- Marigüitar is located in Venezuela Marigüitar
- Coordinates: 10°27′N 63°54′W﻿ / ﻿10.450°N 63.900°W
- Country: Venezuela
- State: Sucre
- Time zone: UTC-4:30 (VST)
- • Summer (DST): UTC-4:30 (not observed)

= Marigüitar =

Marigüitar is a small coastal town in the state of Sucre, Venezuela. It lies on the southern coast of the Gulf of Cariaco, across from the Araya Peninsula. The nearest city is Cumaná, about 20 kilometers to the east. The narrow, winding road that connects Cumaná and Carúpano passes through the town. Marigüitar has a large fish-processing plant owned by Mavesa, which is a subsidiary of Empresas Polar, the largest food and drink company in Venezuela. The fish processing plant serves as the principal source of employment for the town's residents. A small fleet of buses, pick-up trucks, and privately owned cars provide transportation from the town to the surrounding communities and to Cumaná.

== History ==
The town has an archeological site which revealed both the presence of native and colonial pottery. This suggests that the area was both active during the Era of Colonization and prior to that within the Pre-Colombus period.

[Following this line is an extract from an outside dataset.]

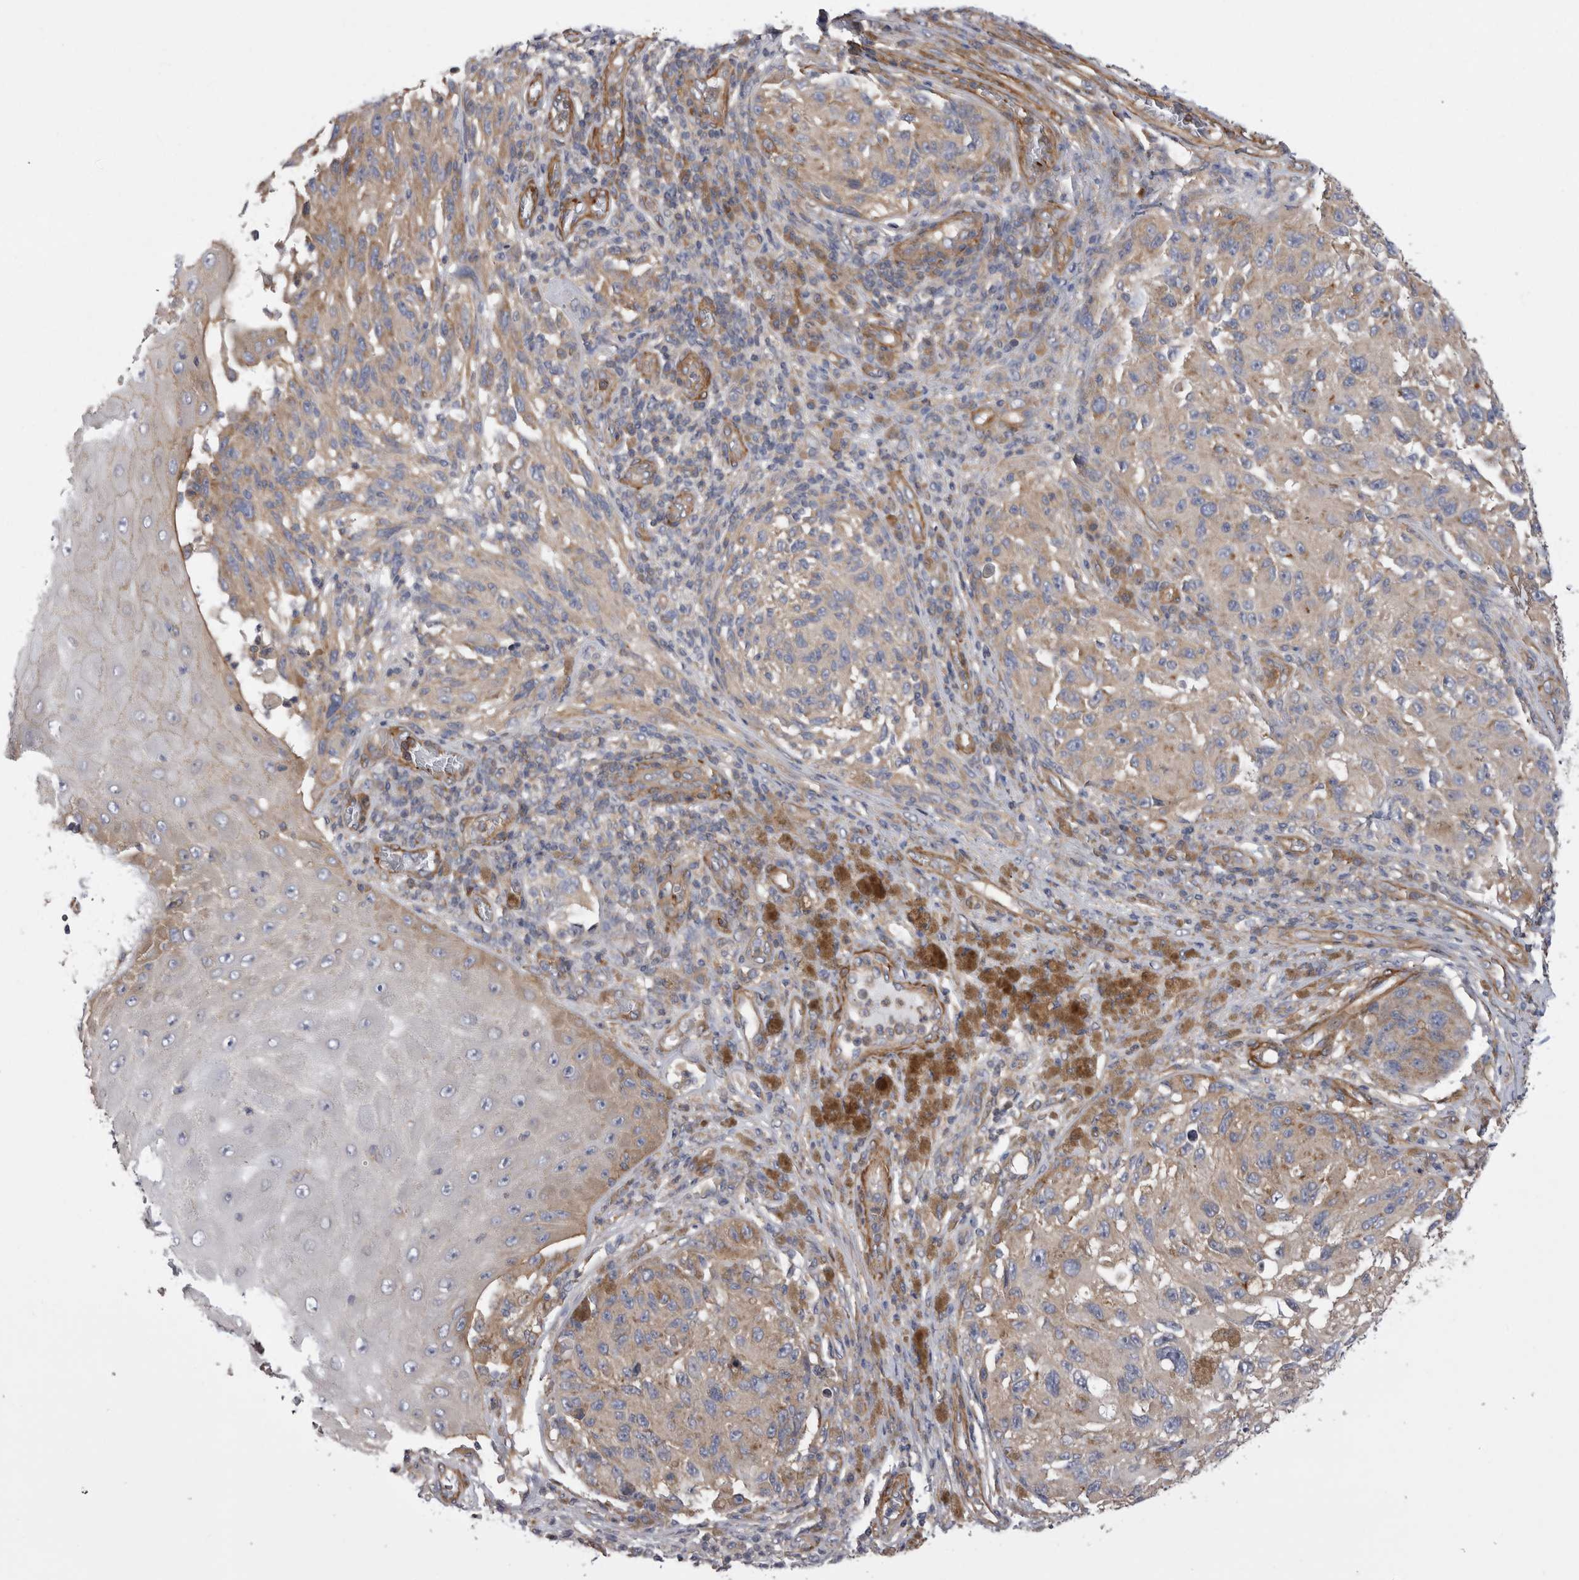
{"staining": {"intensity": "weak", "quantity": "25%-75%", "location": "cytoplasmic/membranous"}, "tissue": "melanoma", "cell_type": "Tumor cells", "image_type": "cancer", "snomed": [{"axis": "morphology", "description": "Malignant melanoma, NOS"}, {"axis": "topography", "description": "Skin"}], "caption": "Protein staining reveals weak cytoplasmic/membranous staining in about 25%-75% of tumor cells in melanoma. (brown staining indicates protein expression, while blue staining denotes nuclei).", "gene": "EPRS1", "patient": {"sex": "female", "age": 73}}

A lot of what is known regarding the history and origins of the current town is based on the research of Dr. Arquímedes Román and the documents that he found regarding the town's history. According to the documents he found, the Bishop of Puerto Rico, Don Juan Alonso Solís, on September 2, 1640, mentioned the area for the first time by its current name as a place where Spanish authorities and local natives interacted.

== Notable people born in Marigüitar ==
Francisco de Asís Mejía - Born in June 1797, he served during the Venezuelan War of Independence.